The News Minute reported this week of an old woman in Kerala who learnt only in the new year, that is, after the deadline to exchange them had passed, that old notes of Rs 500 and Rs 1,000 were no longer legal tender. Sathi Bai, who lives all alone in Ernakulam district, told the online news outlet: “I don’t have electricity here. I don’t need it. I have no idea how to use a television… never used a phone either in my life.”
When Sathi reached the SBI branch she receives her pension in, she was told that the bag of old notes she had brought could not be accepted. Luckily for her, the police intervened and they are now in touch with the income tax department to help her convert her currency.
Sathi’s case may be extreme but her dilemma is hardly different from that faced by many in the days since November 8, when Prime Minister Narendra Modi unveiled his grand design to rid India of a host of evils. For two months now, we have seen long queues outside banks, harried customers and bank staff, but perhaps most damagingly, a government and RBI unable to contain the chaos unleashed by demonetisation.

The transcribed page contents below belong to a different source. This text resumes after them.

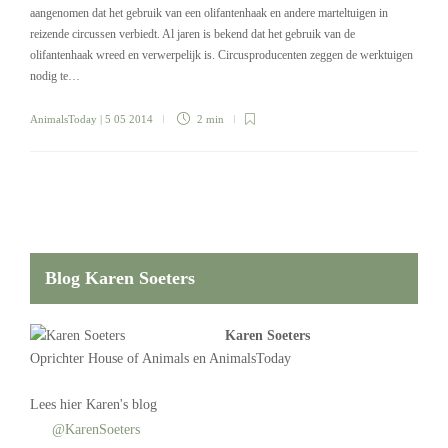
aangenomen dat het gebruik van een olifantenhaak en andere marteltuigen in
reizende circussen verbiedt. Al jaren is bekend dat het gebruik van de
olifantenhaak wreed en verwerpelijk is. Circusproducenten zeggen de werktuigen
nodig te…
AnimalsToday
| 5 05 2014
2 min
Blog Karen Soeters
Karen Soeters
Oprichter
House of Animals
en AnimalsToday
Lees
hier Karen's blog
@KarenSoeters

We have been told this is being done to rid the country of corruption and terrorism. Indeed, there are reports that hawala transactions have gone down and that terror funding— in both Kashmir and the Naxal heartland— has dried up. Belatedly, the government also evangelised the benefits of digital payments, of how less cash in the system will force people to adopt mobile wallets and online money transfer.
But none of this takes away from the deep pain the exercise has wrought. Scores in the informal sector have been affected and the GDP is expected to go south of 7 per cent for this financial year. More worryingly, the hallowed aim of rooting out corruption may remain unrealised. Much black money has been laundered in return for stiff fees charged by some unscrupulous bankers. Even as the queues outside banks lengthened, new notes made their way to those capable of meeting the asking price.
If this had been another prime minister, the gamble would have backfired badly. But Modi benefits from more than charismatic leadership. He followed a prime minister whose second term was marked by such tragic passivity that Indians, it would seem, are willing to go to great pains to help this one realise his ambitions for them.
Modi is also— and this has been proved repeatedly since his Gujarat days — politically astute. For a while, it was believed that protests against demonetisation were not happening because there was no cash to go around (and in our society, even protests must bow to the power of pelf before they can be “spontaneous”). But as the days went by, it became clear that there was genuine support for the move among the poor, even as they suffered hardships far greater than merely waiting in lines.
Ironically, the dominant narrative in the media— of people suffering inside and outside banks for days on end— fed into what some commentators uncharitably called schadenfreude. These commentators failed to see that to the poor man, lines are a symbol of access. Used as he is to being denied entry, he finds it unfathomable that people should complain about being made to wait. Perhaps there was some glee, too, at the sight of others, better off than him by orders small and large, scrambling to ensure that their currency remains usable. But who can blame him? We reserve our empathy for those who face “our” problems.
It is this poor man and his ilk that are likely to vote Modi back to power, should the prime minister manage to keep the issue alive over the next two-and-a-half years. Modi has brilliantly diffused, and even at times valiantly adopted, barbs directed at him. In the popular imagination, he remains the “chaiwallah”, the outsider who stormed the pearly gates of Lutyens’ Delhi and who will not rest till he recasts his country and society in his image.
He is here for the long haul, a fact that gets lost in the heat of politics. He outgrew his blackened past to emerge the national leader. Now, he has jettisoned his “minimum government” agenda under the guise of cleansing India. Atal Bihari Vajpayee was famously known as the man to whom no charge stuck. Modi has done one better, wrapping his idiosyncratic experiments in the gloss of change. For a long-suffering nation, his words are music. For a democratic one, they are ominous.